QUOTED PASSAGE Block Start

After Antoine-Louis Breguet and Michel Weber celebrated the completion of the 160 in 1827, the watch remained in the Breguet showroom, a silent testament to its late architect's genius and a marketing beacon for the firm he had left behind. His son, less obsessed with the art of watchmaking, stayed busy expanding the company as a major supplier to European navies.


Some years later - records of the exact date were lost - the firm priced the 160 at around 17,000 gold francs and sold it to an unnamed buyer. By 1838, it was in the possession of the aged Marquis de La Groye, Marie-Antoinette's former page, who had it for a few years before sending it back to the firm for repair. The childless Marquis died soon after, and when no one came to reclaim the watch, ownership reverted to the company.


The watch then sat, untouched, for the next half-century, until, in 1887, an English collector named Sir Spencer Brunton bought it for six hundred pounds. Brunton was a financier whose daughter, Enid, a stage actress in London, would in 1905 take up the role of the mother in J.M. Barrie's popular new play, Peter Pan ("the revival has been received with such acclamations that there seems a serious danger of 'Peter Pan' being made not a little ridiculous, as the object of a cult," wrote one reviewer).112


By this time, the allure of a watch such as the Marie-Antoinette had only increased from the days when Breguet was alive. In the eyes of industrial Britain, with its electric lights and new modes of thinking, the previous century possessed a sepia charm. Reminders of a more chivalrous age were a welcome distraction from the dirt and grease of industrial London.


The 160 kept changing hands. Brunton sold it to one Murray Mark, another collector who left no trace of his purchase save a note in the Breguet firm's ledger. Eventually, he, in turn, seems to have sold the watch to David Lionel Salomons, an inventor and industrialist who was passionate about Breguet and his work.

QUOTED PASSAGE Block End
DATA SHOWN Block Start

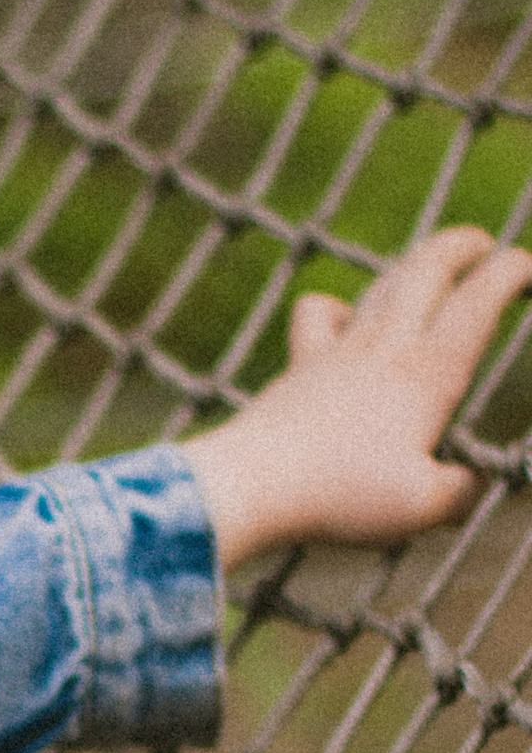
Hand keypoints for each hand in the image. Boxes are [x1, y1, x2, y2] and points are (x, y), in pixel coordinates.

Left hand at [182, 228, 531, 566]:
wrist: (250, 486)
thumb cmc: (339, 497)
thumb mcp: (421, 509)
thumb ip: (460, 494)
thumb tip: (472, 487)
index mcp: (428, 375)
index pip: (478, 304)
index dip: (510, 273)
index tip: (527, 263)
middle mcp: (385, 349)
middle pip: (427, 269)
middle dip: (461, 245)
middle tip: (482, 243)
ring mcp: (337, 352)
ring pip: (381, 285)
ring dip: (411, 266)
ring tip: (428, 267)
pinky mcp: (299, 366)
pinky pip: (318, 313)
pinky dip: (336, 306)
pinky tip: (343, 319)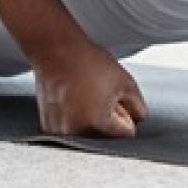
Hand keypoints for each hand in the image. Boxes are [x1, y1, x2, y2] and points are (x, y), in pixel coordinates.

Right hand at [33, 42, 148, 137]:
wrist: (56, 50)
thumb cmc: (87, 62)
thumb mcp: (125, 81)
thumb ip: (138, 107)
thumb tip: (138, 119)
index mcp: (96, 124)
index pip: (126, 133)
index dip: (126, 114)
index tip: (115, 98)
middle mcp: (75, 132)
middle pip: (106, 137)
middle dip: (108, 119)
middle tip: (99, 94)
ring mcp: (59, 130)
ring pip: (88, 133)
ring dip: (91, 119)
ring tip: (84, 94)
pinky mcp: (48, 125)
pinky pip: (71, 128)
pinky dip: (74, 117)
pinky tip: (71, 97)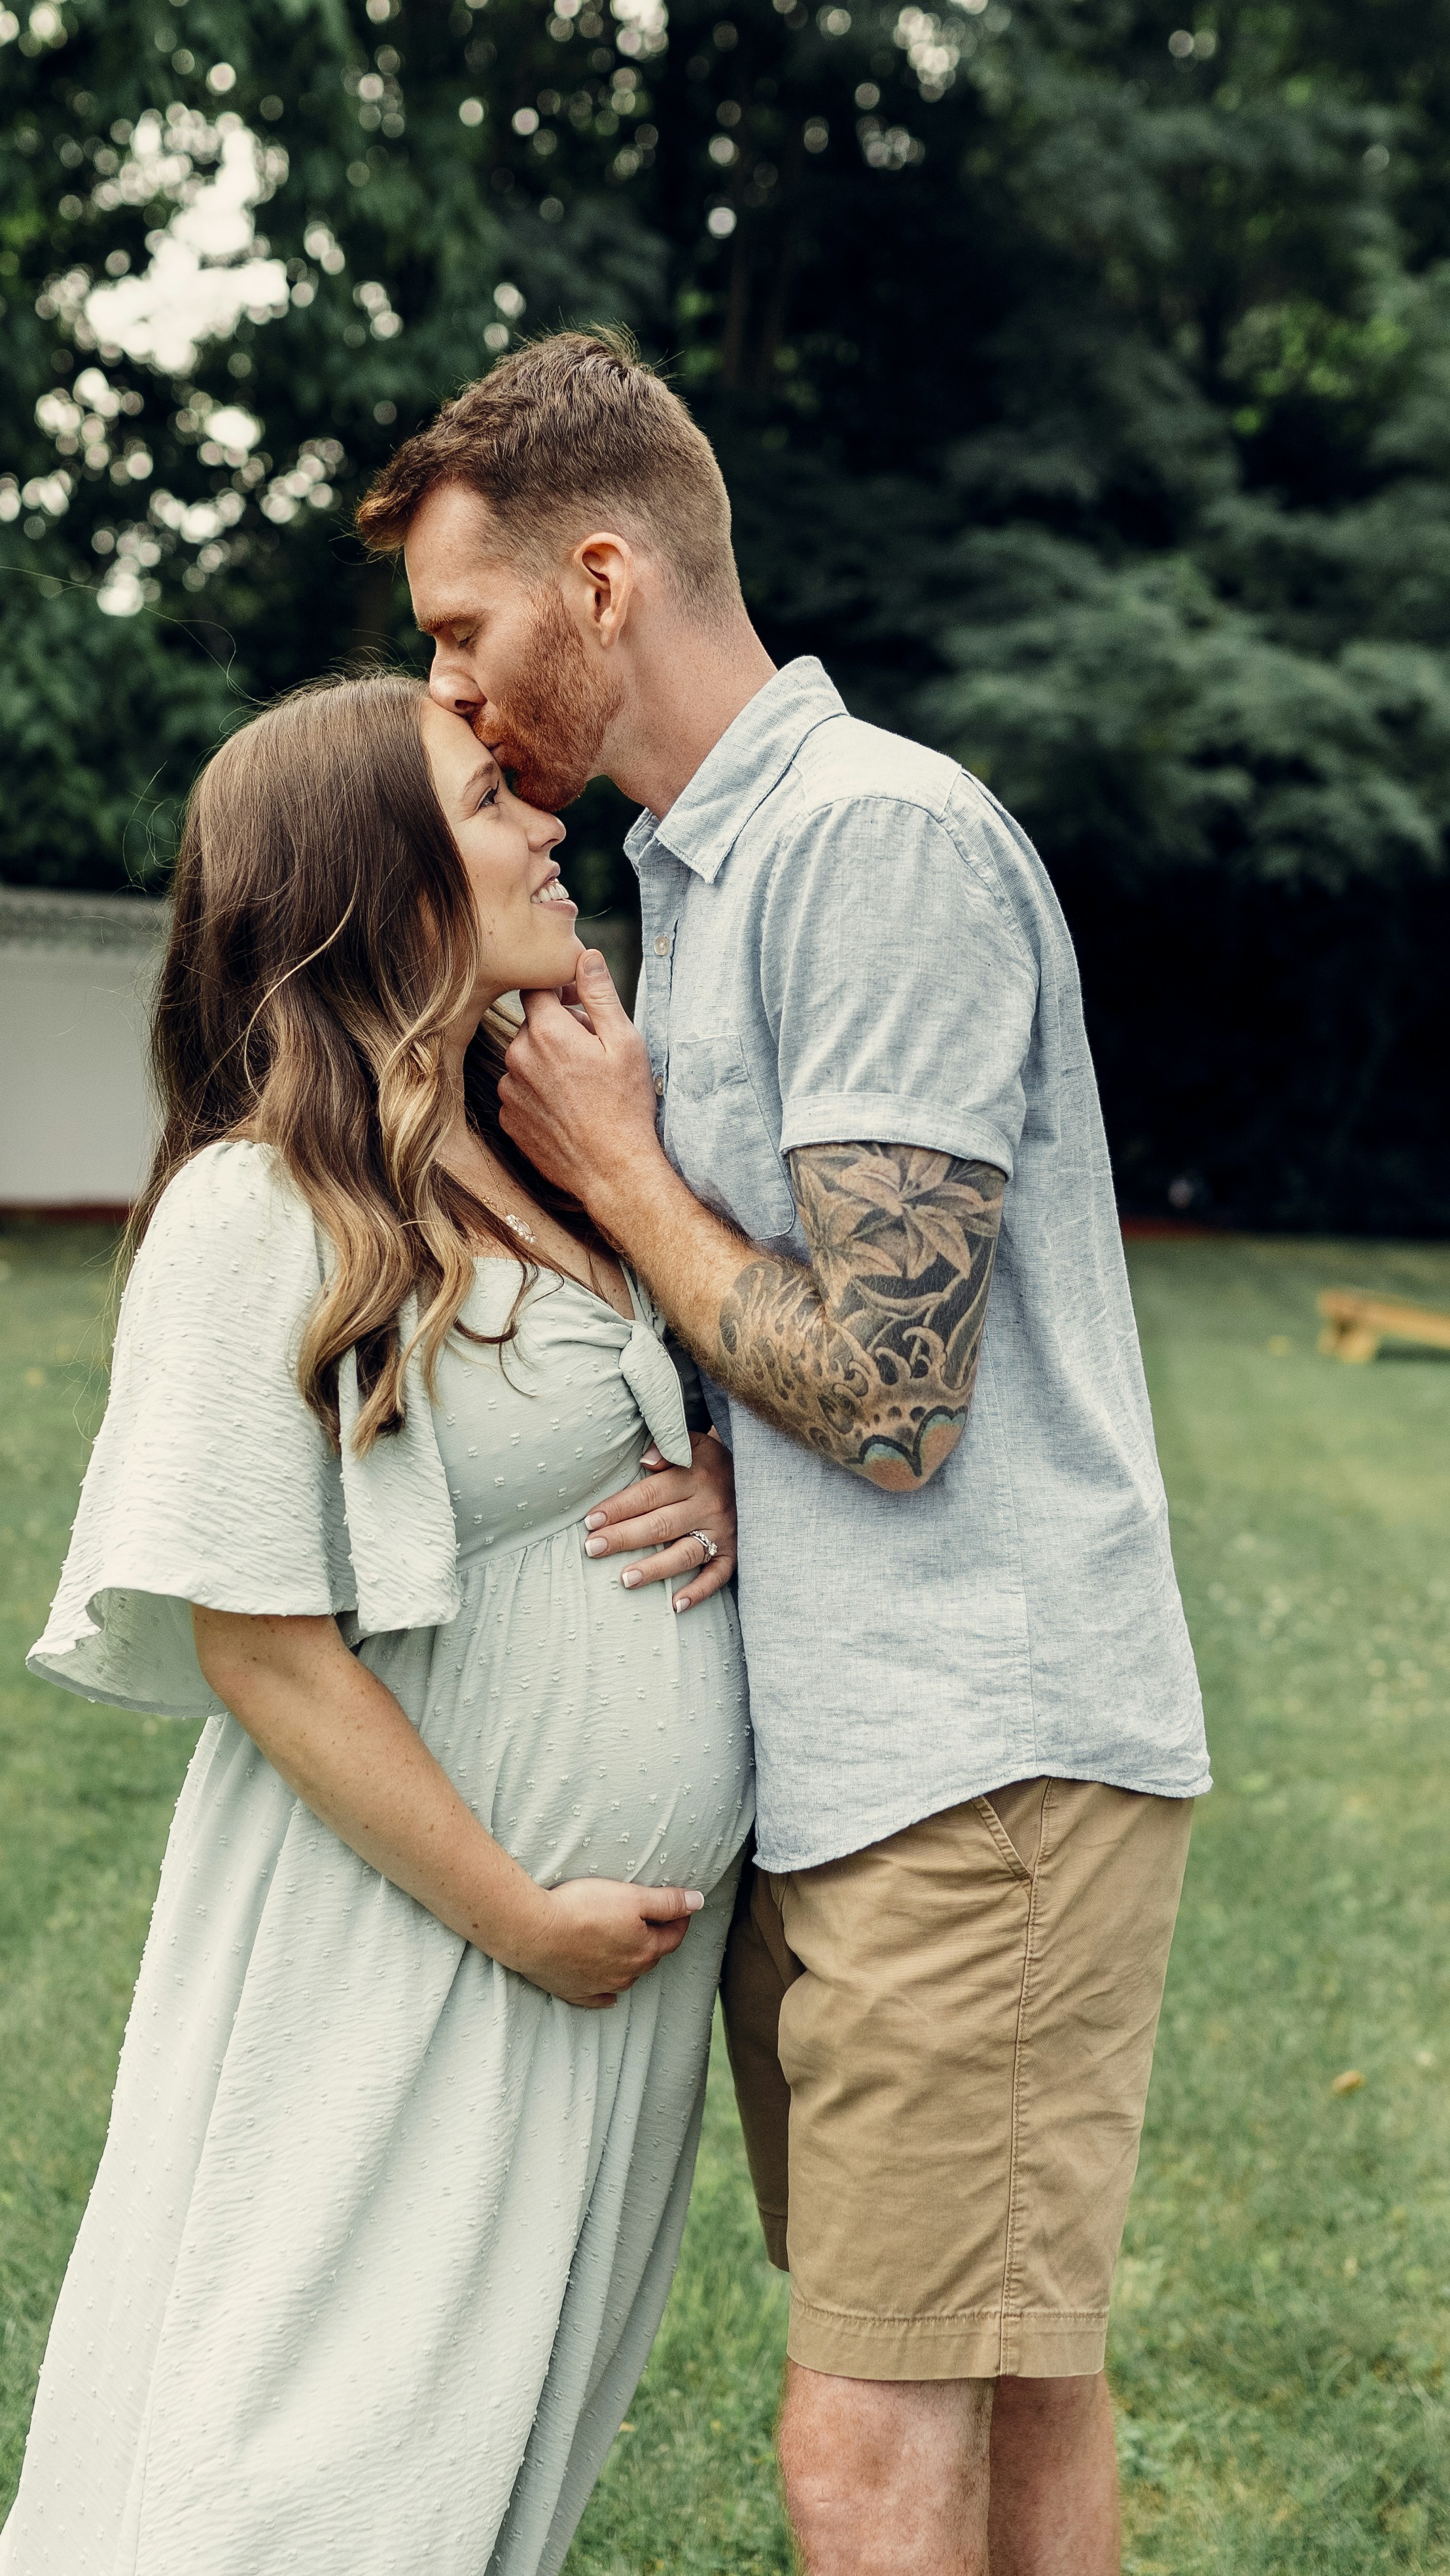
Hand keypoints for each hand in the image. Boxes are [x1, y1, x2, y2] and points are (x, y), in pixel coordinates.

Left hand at [500, 950, 664, 1223]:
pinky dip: (538, 1093)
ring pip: (525, 1060)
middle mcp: (518, 1058)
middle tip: (592, 1053)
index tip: (580, 1004)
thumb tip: (586, 956)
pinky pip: (520, 1092)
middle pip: (532, 1026)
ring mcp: (509, 1091)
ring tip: (582, 1087)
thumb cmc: (625, 1106)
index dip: (559, 991)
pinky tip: (568, 1109)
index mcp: (546, 1032)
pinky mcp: (509, 1119)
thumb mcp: (624, 1042)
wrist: (612, 1171)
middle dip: (558, 1030)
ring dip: (547, 1063)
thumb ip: (600, 994)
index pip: (536, 989)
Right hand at [516, 1875, 704, 2009]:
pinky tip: (608, 1993)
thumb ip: (668, 1901)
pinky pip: (598, 1997)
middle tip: (656, 1922)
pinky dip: (606, 1993)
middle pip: (651, 1956)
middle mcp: (627, 1973)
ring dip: (632, 1962)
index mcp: (644, 1950)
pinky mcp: (575, 1992)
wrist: (533, 1932)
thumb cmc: (582, 1908)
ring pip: (627, 1976)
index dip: (680, 1920)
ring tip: (629, 1946)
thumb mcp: (631, 1897)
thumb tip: (699, 1901)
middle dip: (656, 1939)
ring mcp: (600, 1986)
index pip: (673, 1936)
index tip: (681, 1908)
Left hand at [582, 1428, 736, 1612]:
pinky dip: (699, 1592)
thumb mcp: (695, 1443)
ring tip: (625, 1579)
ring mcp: (723, 1533)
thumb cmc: (711, 1462)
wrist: (759, 1476)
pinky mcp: (735, 1553)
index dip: (620, 1507)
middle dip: (624, 1538)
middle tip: (593, 1548)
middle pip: (661, 1525)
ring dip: (655, 1568)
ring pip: (685, 1554)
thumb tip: (645, 1460)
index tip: (591, 1520)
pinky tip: (676, 1605)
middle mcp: (709, 1506)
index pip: (650, 1494)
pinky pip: (718, 1576)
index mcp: (695, 1477)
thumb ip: (669, 1446)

DATA SHOWN Block End

- _EXERCISE BRIEF_: Copy the passage about the Breguet watch, everything from "After Antoine-Louis Breguet" down to "to the company.". The data has nothing to do with the passage about the Breguet watch.

- _RESULT BELOW_:
After Antoine-Louis Breguet and Michel Weber celebrated the completion of the 160 in 1827, the watch remained in the Breguet showroom, a silent testament to its late architect's genius and a marketing beacon for the firm he had left behind. His son, less obsessed with the art of watchmaking, stayed busy expanding the company as a major supplier to European navies.


Some years later - records of the exact date were lost - the firm priced the 160 at around 17,000 gold francs and sold it to an unnamed buyer. By 1838, it was in the possession of the aged Marquis de La Groye, Marie-Antoinette's former page, who had it for a few years before sending it back to the firm for repair. The childless Marquis died soon after, and when no one came to reclaim the watch, ownership reverted to the company.